Task item:
Go through the listing and pick out each line with the word "Fedoniouk" in it.

Source data:
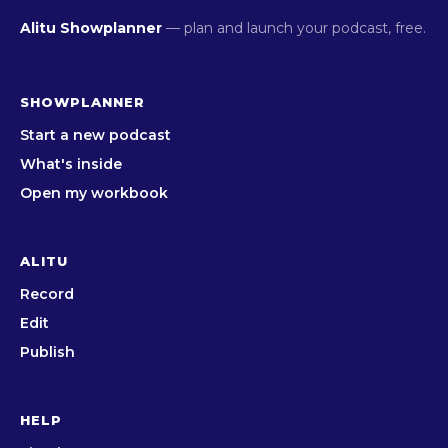
Alitu Showplanner
— plan and launch your podcast, free.
SHOWPLANNER
Start a new podcast
What's inside
Open my workbook
ALITU
Record
Edit
Publish
HELP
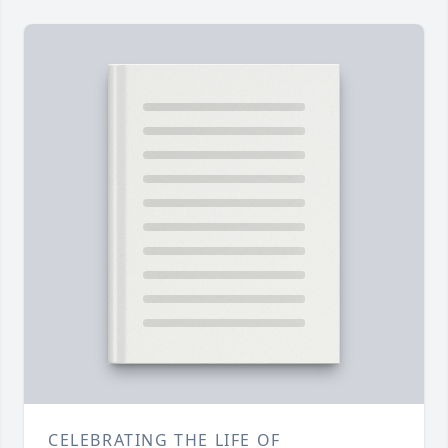
CELEBRATING THE LIFE OF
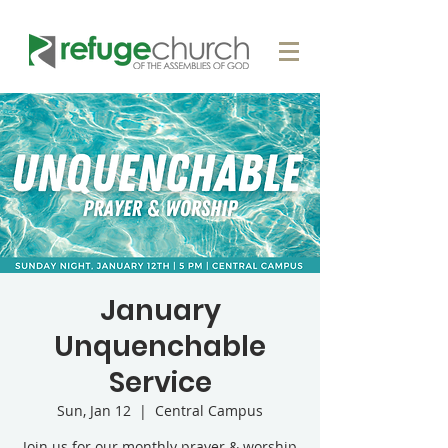
January
Unquenchable
Service
Sun, Jan 12
  |  
Central Campus
Join us for our monthly prayer & worship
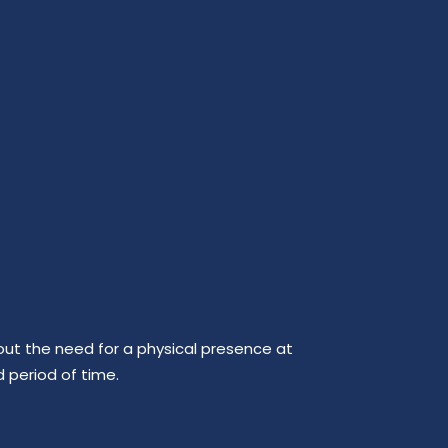
out the need for a physical presence at
d period of time.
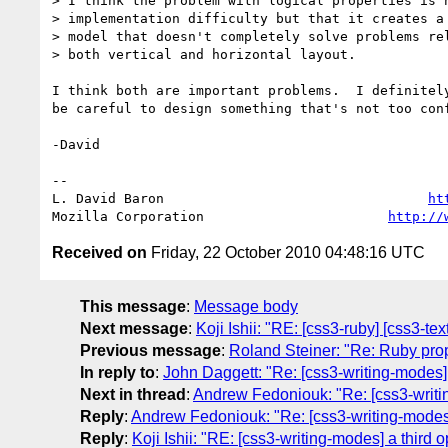
> I think the problem with logical properties is n
> implementation difficulty but that it creates a 
> model that doesn't completely solve problems rel
> both vertical and horizontal layout.

I think both are important problems.  I definitely
be careful to design something that's not too conf
-David

-- 

L. David Baron                                 
ht
Mozilla Corporation                       
http://
Received on
Friday, 22 October 2010 04:48:16 UTC
This message
:
Message body
Next message
:
Koji Ishii: "RE: [css3-ruby] [css3-te
Previous message
:
Roland Steiner: "Re: Ruby prop
In reply to
:
John Daggett: "Re: [css3-writing-modes] 
Next in thread
:
Andrew Fedoniouk: "Re: [css3-writin
Reply
:
Andrew Fedoniouk: "Re: [css3-writing-modes] 
Reply
:
Koji Ishii: "RE: [css3-writing-modes] a third 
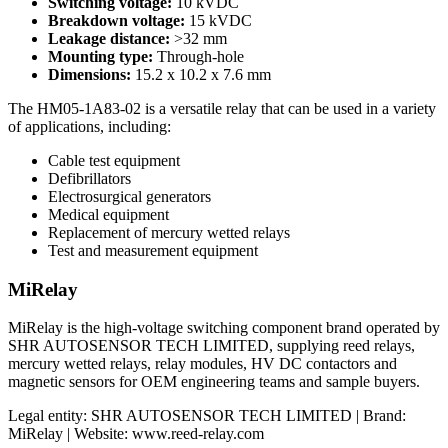
Switching voltage:
10 kVDC
Breakdown voltage:
15 kVDC
Leakage distance:
>32 mm
Mounting type:
Through-hole
Dimensions:
15.2 x 10.2 x 7.6 mm
The HM05-1A83-02 is a versatile relay that can be used in a variety
of applications, including:
Cable test equipment
Defibrillators
Electrosurgical generators
Medical equipment
Replacement of mercury wetted relays
Test and measurement equipment
MiRelay
MiRelay is the high-voltage switching component brand operated by
SHR AUTOSENSOR TECH LIMITED, supplying reed relays,
mercury wetted relays, relay modules, HV DC contactors and
magnetic sensors for OEM engineering teams and sample buyers.
Legal entity: SHR AUTOSENSOR TECH LIMITED | Brand:
MiRelay | Website: www.reed-relay.com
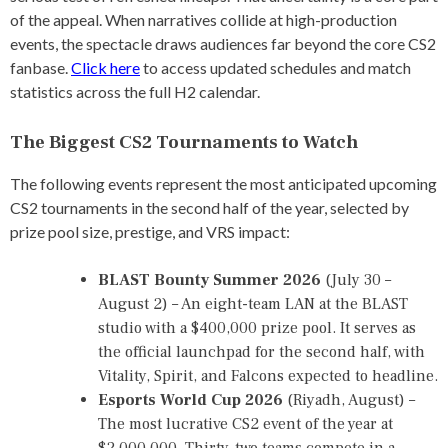
O
of the appeal. When narratives collide at high-production
N
S
events, the spectacle draws audiences far beyond the core CS2
H
fanbase.
Click here
to access updated schedules and match
I
statistics across the full H2 calendar.
P
,
C
The Biggest CS2 Tournaments to Watch
S
2
The following events represent the most anticipated upcoming
E
S
CS2 tournaments in the second half of the year, selected by
P
prize pool size, prestige, and VRS impact:
O
R
T
BLAST Bounty Summer 2026
(July 30 –
S
August 2) – An eight-team LAN at the BLAST
,
studio with a $400,000 prize pool. It serves as
C
S
the official launchpad for the second half, with
2
Vitality, Spirit, and Falcons expected to headline.
T
Esports World Cup 2026
(Riyadh, August) –
O
U
The most lucrative CS2 event of the year at
R
$2,000,000. Thirty-two teams compete in a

Answer below:
Andrew Fedoniouk: "Re: [css3-writin
Andrew Fedoniouk: "Re: [css3-writing-modes] 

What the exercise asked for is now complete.